Vapid lifestyle blogs and their vacuous, Gucci-clutching, Moët-quaffing architects represent the worst of us; they are at the centre of the toxic “culture of aspiration” that promises glamour and privilege with one hand whilst suppressing those most in need of a better future with the other. They’re a sick kind of capitalist cultural pornography, and when, in the great tradition of hyper-privileged upper-middle-class folk leading the revolution of the precariat, I lead the charge to take down the City-funded, Westminster-run, Pimlico-blogged circle-jerk of 21st century capitalism, they’ll be the first to go.

Who’s with me?

  • Thank You

    Lifestyle blogging has to be the weirdest industry ever. At its heart its just a void, because they are blogging about their life in which they do nothing except…blog? Or go on complimentary holidays? It’s all so sterile, its a construction of culture. It must surely get tiring, having such a lovely time all the time.

  • Paddy Brookz

    Shouting into the void here, Jack. I’m surprised you’ve wasted so much time angrily researching all this! Who fucking cares if Camilla, the unemployed trust-funder who calls Kensington home, has lunch at Scott’s fish bar once a month? I don’t particularly want to be part of any revolution that denies the endless possibility for idiotic frivolity at one’s own expense.

    • Ruth

      But it’s not at their own expense. These meals and holidays and clothes and jewellery are all comped (but not declared as such, in the case of ‘The Londoner’).

  • I agree but

    Flagrant hypocrisy from you, Mr May.

  • geronimonkey

    Great piece, with which I am in total agreement.

    It’s all very well for the casual observer - the Guardian-, rather than average blog-reader - to say “it doesn’t matter”, but considering the Londoner has millions of hits a day, most of whom are impressionable teenage girls who actually aspire to live up to this lifestyle she fraudulently portrays (forgoing their GCSEs and realistic career plans in the process), it’s actually pretty serious. These people are promoting lifestyles and dreams which cannot be achieved, because it’s all so complicatedly false. It would be like attempting to live a life in the 1950s as seen in the reams of billboards strewn throughout cities. However the fundamental difference is that at least then, you knew it was an advert. Here it actually seems real, and not many realise that it isn’t. That needs to be called out, so well done you for doing so.

  • Stepford TAB

    I made this for you.

    • This makes no sense.

      i won’t
      no

  • Milly

    I’m with you! These two are the worst. And how sad, with all these opportunities, neither of them sound even the slightest bit interesting. What a bloody waste.

  • Ruth

    If you’re not familiar with it Jack, you would feel very at home on the site ‘Get Off My Internets’. *join us*

  • Louise

    I’ll just leave a little piece here from ‘The Londoner’ blog. Those of us that actually work for a living or put a bit of effort into our education (‘The Londoner’ doesn’t agree with working hard at university) obviously don’t know what actual work is….

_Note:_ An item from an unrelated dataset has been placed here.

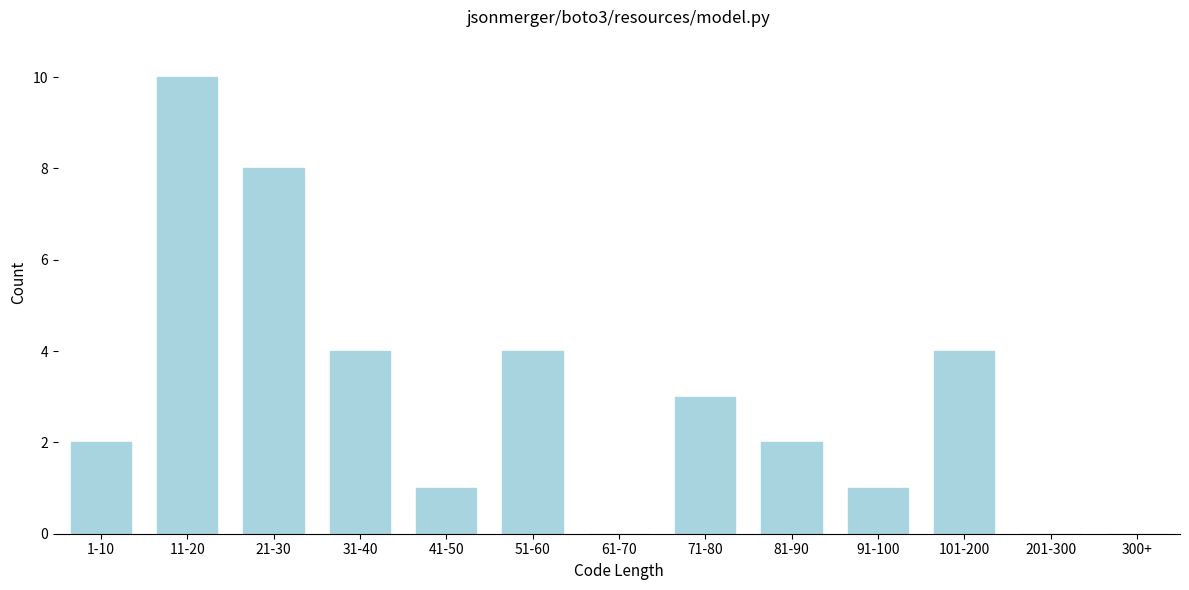

Reading left to right, what are all the values shown in this chart?

1-10=2	11-20=10	21-30=8	31-40=4	41-50=1	51-60=4	61-70=0	71-80=3	81-90=2	91-100=1	101-200=4	201-300=0	300+=0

    “The blogging world is a very strange place. It’s jam packed with some of the wittiest, brightest, most beautiful and funny women I’ve ever had the pleasure to meet, but it seems to get a bad rep. Because you post pictures of clothes, and holidays and nail polish, some people wonder what you do with your time. They think you most be stupid and superficial.

    No-one sees the work that goes into creating a blog. The pressure to constantly come up with fresh content, shoot it, edit it, write it, build the website, negotiate, have meetings, make time to respond to comments from all over the world and try and take a breath to just enjoy it. There are no weekends, there is no “clocking off” at the end of the day. You work from when you open your eyes to when you close them. All by yourself, usually.”

  • acidneedle

    Ugh. A gay femme’s hatred of women is the nastiest kind of hatred. Why can’t you be more like Gok instead of a little bitch?